Tuesday, 23 January 2018

The Foundling Museum

Staying, as I am, in the middle of London’s so called Museum Mile, I aim to write a post on each of the 13 large and small museums on this map. I plan to walk to each of them, (hopefully mitigating my traditional English breakfast along the way) and, more importantly, reflecting on the ideas raised in my course at Goldsmiths. As I immerse myself further into study, no doubt academic readings will increasingly influence the posts. In the meantime, it’s an extraordinary opportunity to think about both the shared and the unique circumstances of each Museum, and what stands out as notable or transferable ideas.

The Foundling Museum is a great place to start, as the home of Britain’s first public art museum. The Museum is built on the site of the Foundling Hospital, a charity for abandoned children founded by Thomas Coram in 1739. The hospital is now known as Coram, and continues to provide for vulnerable children as it has for over 275 years.

The Museum tells the story of the Hospital, and today continues the long history of the organisation in bringing artists to the aid of children. The artist William Hogarth, known for the acerbic social commentary of his works, was an early supporter of the hospital. In 1740, Hogarth donated a portrait of the hospital founder, and encouraged fellow artists to also donate work. The room in the Foundling Museum pictured below, (rebuilt) is called the Picture Gallery, and was the first permanent exhibition space in the UK. 
The Picture Room, at the Foundling Museum.

Other high profile early supporters of the Hospital included  George Frideric Handel and who gave performances of his Messiah in the hospital Chapel, to attract support for the charity, and Charles Dickens, who was a nearby resident. These artists:

 “  ..combined support of the charity with creative self promotion.........Art, music and vulnerable children drew the wealthy to the Hospital, eager to parade their refinement and charity. They in turn enabled the artists to compete for commissions, and the Hospital to secure charitable donations” - (Foundling Museum wall texts.)

The Museum draws on this long history of philanthropy, and collaboration with artists in its current practice."Through a dynamic programme of exhibitions and events, we celebrate the ways in which artists and children have inspired each other for over 275 years." (Museum wall text)

High profile artists such as Cornelia Parker, Yinka Shonibare, Grayson Perry, and David Shirley have undertaken projects with the Museum.

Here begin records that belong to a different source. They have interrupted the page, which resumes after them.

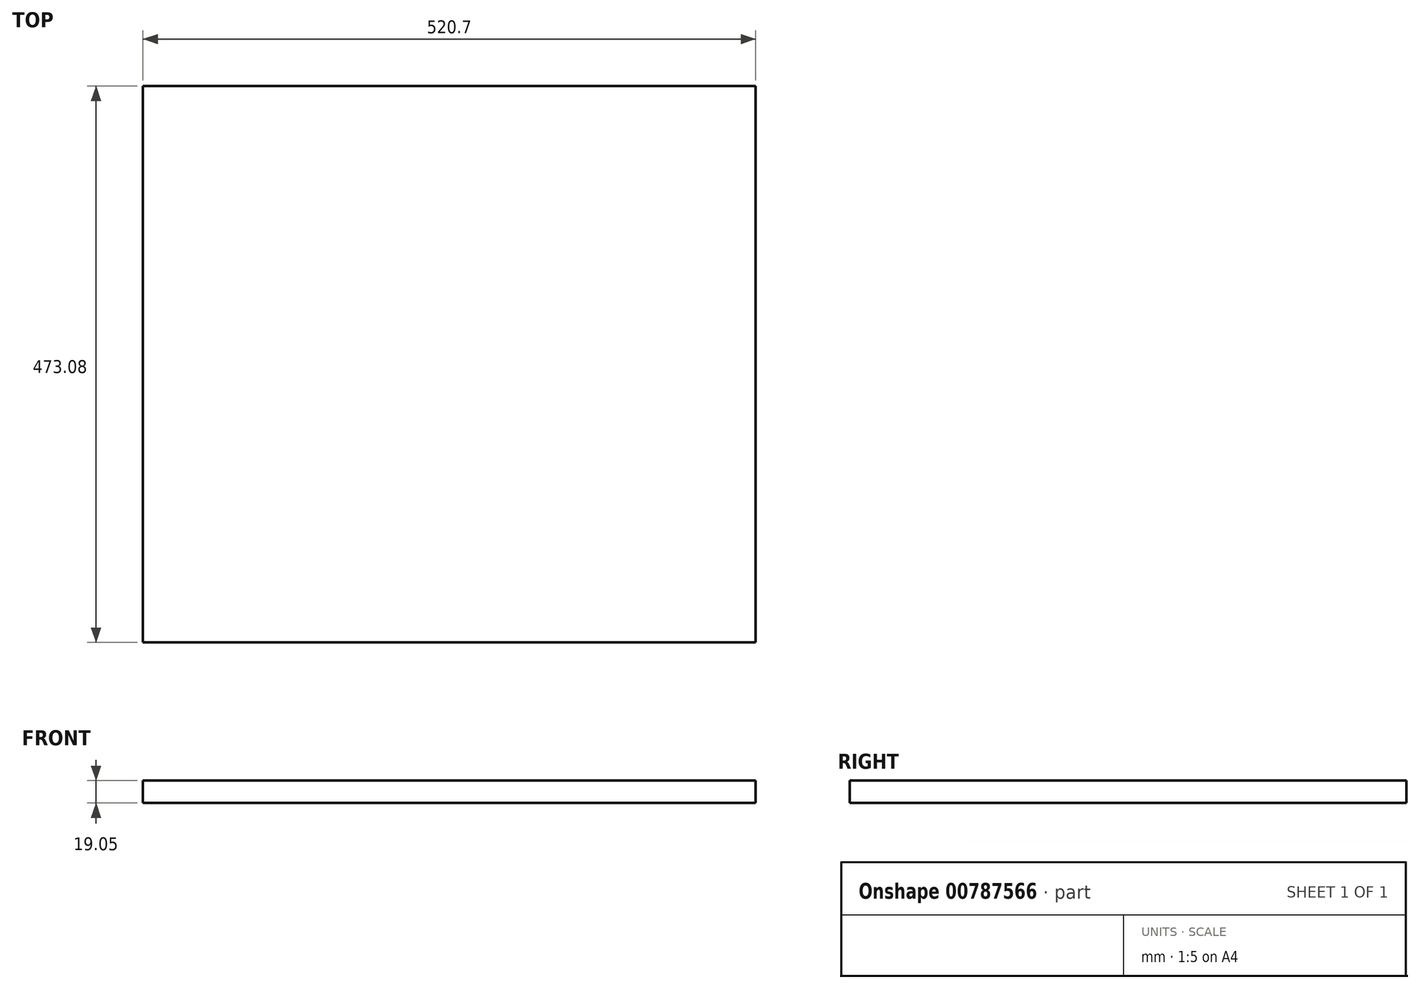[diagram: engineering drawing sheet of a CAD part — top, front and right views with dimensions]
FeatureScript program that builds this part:
annotation { "Feature Type Name" : "Feature", "Feature Type Description" : "" }
export const myFeature = defineFeature(function(context is Context, id is Id, definition is map)
    precondition{}
    {
        {
            var Q0;
            Q0=qCreatedBy(makeId("Top.planeOp"),FACE);
            var sketch = newSketch(context, id + "F0", { "sketchPlane" : qUnion([Q0])});
            skLineSegment(sketch, "E0.bottom", {"start": v(260.35, -236.54) * mm, "end": v(-260.35, -236.54) * mm});
            skLineSegment(sketch, "E0.top", {"start": v(260.35, 236.54) * mm, "end": v(-260.35, 236.54) * mm});
            skLineSegment(sketch, "E0.left", {"start": v(260.35, -236.54) * mm, "end": v(260.35, 236.54) * mm});
            skLineSegment(sketch, "E0.right", {"start": v(-260.35, -236.54) * mm, "end": v(-260.35, 236.54) * mm});
            skPoint(sketch, "E0.middle", {"position": v(0, 0) * mm});
            skSolve(sketch);
        }
        {
            var Q0;
            Q0 = qSketchRegion(id + "F0", true);
            var Q1;
            Q1=makeQuery(id+"F0.imprint","IMPRINT",FACE,{"disambiguationData":[TD([[makeQuery(id+"F0.imprint","IMPRINT",EDGE,{"derivedFrom":sQuery(id+"F0.wireOp",EDGE,"E0.bottom")}),-1.0]])]});
            extrude(context, id + "F1", {"entities" : qUnion([Q0, Q1]), "depth" : 19.05 * mm, "offsetDistance" : 25.4 * mm});
        }
    });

Many visitors and artists of the Museum are moved by the display of tokens- humble and heartbreaking identifiers left by parents of abandoned children, to enable them to be identified if the child was reclaimed by its parents. Swatches of babies clothes were cut in half, one half left with the token, and one kept by the mother. Tokens were often personalised with messages of love, hope, loss or desperation. Follow the link above to read more about, and see some images of these poignant objects.

This deceptively simple work by David Shrigley is in the Museum collection, and responds to these objects.

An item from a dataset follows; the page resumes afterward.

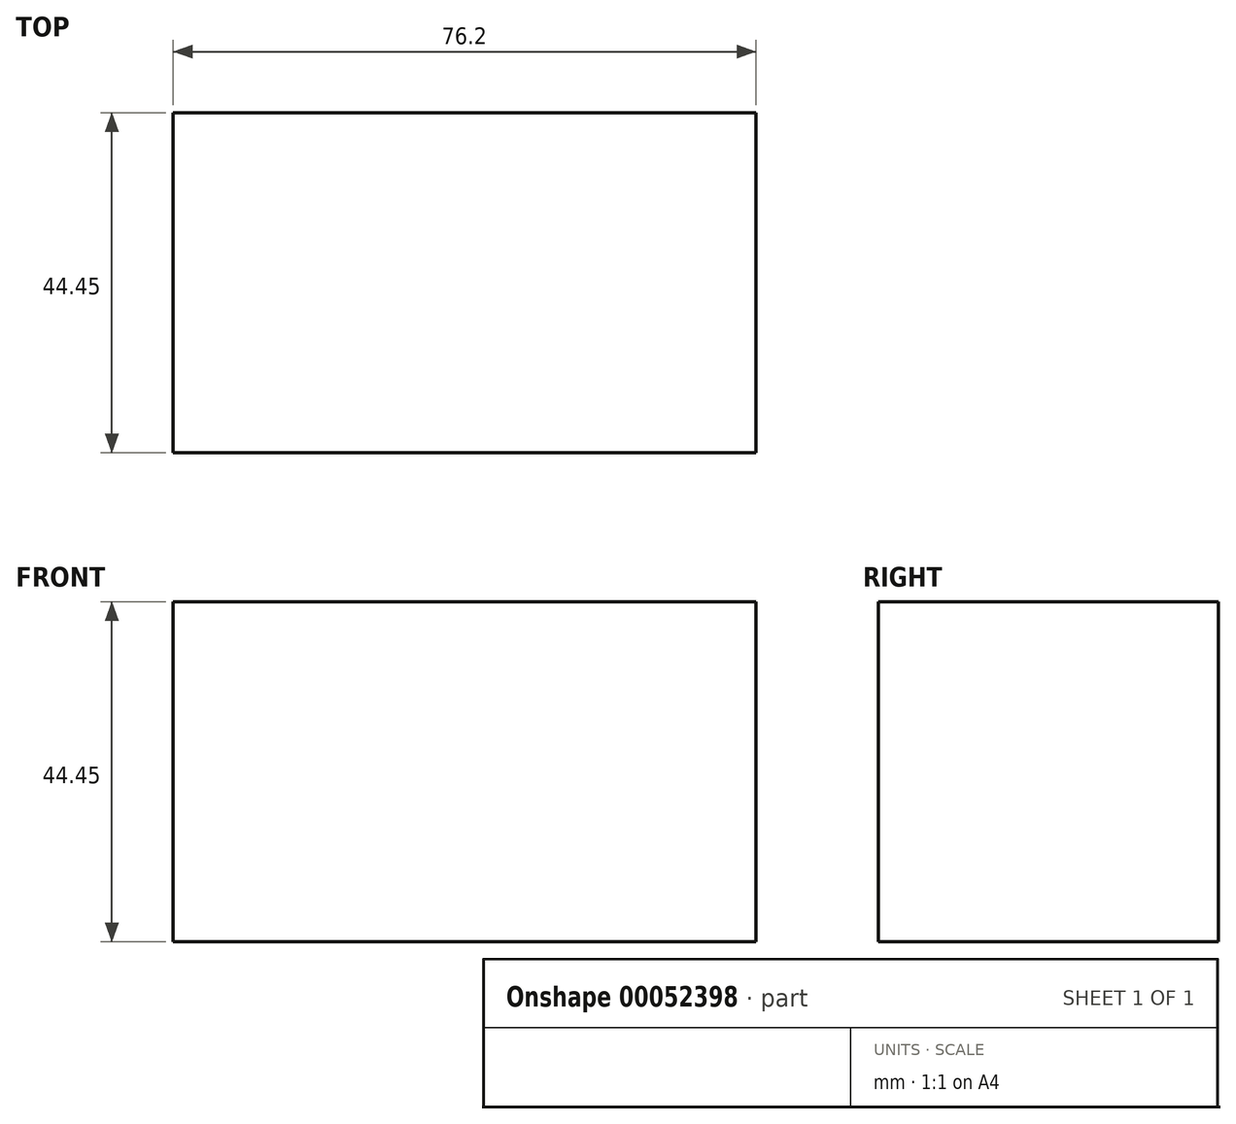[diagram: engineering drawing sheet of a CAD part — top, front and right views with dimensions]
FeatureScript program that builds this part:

David Shrigley, Untitled (This is a token) 2012


This Museum helps me wonder if we at TAFE have an  opportunity to contribute to a culture of philanthropy in the arts, by creating collaborations between charities and creatives that seek to benefit all parties? Does this strike a chord with anyone? 

Lastly, please indulge me if I post an iPad drawing of a textile and paper token; a textile heart with arms outstretched, with fragments of the identifying billet attached. An impossibly sad and strange object.

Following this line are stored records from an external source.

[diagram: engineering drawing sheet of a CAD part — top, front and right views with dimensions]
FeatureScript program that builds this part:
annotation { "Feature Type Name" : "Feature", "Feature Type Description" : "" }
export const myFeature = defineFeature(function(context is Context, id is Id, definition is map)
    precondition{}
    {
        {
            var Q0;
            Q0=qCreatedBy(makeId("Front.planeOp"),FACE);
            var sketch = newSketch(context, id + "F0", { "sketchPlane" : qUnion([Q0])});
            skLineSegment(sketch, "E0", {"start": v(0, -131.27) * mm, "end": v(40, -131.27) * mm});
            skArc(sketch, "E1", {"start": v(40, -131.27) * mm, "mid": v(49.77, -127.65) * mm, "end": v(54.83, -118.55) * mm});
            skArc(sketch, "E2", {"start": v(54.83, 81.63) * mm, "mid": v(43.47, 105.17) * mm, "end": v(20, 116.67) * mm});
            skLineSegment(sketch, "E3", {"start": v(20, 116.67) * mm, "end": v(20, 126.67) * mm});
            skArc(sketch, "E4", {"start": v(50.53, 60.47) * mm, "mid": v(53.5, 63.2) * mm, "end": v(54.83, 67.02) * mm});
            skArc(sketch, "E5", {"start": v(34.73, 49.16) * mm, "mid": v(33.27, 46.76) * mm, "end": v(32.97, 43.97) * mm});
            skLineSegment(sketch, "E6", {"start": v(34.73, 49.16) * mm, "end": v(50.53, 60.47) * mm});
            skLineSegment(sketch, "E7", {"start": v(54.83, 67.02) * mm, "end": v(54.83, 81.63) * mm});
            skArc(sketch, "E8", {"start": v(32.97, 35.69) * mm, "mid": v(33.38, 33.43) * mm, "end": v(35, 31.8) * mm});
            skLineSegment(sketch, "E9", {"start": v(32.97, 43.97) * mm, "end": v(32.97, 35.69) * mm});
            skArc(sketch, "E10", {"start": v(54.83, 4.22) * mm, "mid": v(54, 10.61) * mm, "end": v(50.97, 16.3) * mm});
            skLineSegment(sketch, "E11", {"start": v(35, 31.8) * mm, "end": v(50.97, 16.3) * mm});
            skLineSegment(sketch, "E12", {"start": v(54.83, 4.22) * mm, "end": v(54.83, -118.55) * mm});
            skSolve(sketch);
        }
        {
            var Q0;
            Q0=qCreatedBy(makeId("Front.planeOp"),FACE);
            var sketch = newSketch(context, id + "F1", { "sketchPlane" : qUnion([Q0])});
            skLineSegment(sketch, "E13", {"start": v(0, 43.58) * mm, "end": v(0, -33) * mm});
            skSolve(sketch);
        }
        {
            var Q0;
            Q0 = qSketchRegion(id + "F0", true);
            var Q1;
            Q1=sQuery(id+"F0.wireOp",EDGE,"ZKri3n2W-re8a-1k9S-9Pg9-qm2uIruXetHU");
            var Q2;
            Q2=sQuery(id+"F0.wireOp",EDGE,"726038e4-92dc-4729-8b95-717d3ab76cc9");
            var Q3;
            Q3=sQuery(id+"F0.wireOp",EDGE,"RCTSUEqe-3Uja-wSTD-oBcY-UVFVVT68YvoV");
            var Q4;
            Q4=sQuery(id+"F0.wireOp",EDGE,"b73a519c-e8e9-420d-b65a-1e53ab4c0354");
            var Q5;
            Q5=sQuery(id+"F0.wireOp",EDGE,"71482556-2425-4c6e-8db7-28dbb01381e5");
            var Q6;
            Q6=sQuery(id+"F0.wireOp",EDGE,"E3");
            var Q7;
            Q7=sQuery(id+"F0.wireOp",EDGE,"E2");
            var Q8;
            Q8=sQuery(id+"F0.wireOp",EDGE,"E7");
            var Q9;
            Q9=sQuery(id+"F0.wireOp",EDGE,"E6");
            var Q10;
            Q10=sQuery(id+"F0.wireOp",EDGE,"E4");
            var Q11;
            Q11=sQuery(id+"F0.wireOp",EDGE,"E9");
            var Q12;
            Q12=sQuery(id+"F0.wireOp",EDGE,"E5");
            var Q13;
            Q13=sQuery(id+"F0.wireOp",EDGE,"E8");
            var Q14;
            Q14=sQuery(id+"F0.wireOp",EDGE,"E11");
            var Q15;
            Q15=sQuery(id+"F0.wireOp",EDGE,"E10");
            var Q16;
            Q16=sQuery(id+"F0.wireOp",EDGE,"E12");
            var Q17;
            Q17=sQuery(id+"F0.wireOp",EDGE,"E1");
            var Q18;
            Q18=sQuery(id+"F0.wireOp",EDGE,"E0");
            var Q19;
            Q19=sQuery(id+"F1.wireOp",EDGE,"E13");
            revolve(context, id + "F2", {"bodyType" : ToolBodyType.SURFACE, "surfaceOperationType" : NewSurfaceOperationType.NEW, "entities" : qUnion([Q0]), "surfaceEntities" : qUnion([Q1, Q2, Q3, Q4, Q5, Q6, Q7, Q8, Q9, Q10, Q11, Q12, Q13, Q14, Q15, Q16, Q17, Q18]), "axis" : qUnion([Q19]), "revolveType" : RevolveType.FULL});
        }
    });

I am enjoying  the chance to find out about iPad drawing (despite the diabolical image compression of social media sites such as this blog.) Whilst I won't be giving up my native practice of photography just yet, there is a lot to be said for the combination of focussed and immersive thinking that drawing allows. Susan Sontag's observations of visitors photographing sites without looking at them are no less relevant in today's Museum than they were when she wrote On Photography. I couldn't help but be struck by this at the British Museum- but more on that later.


Cath Barcan, 'Token from the Foundling Museum' iPad drawing, 2018.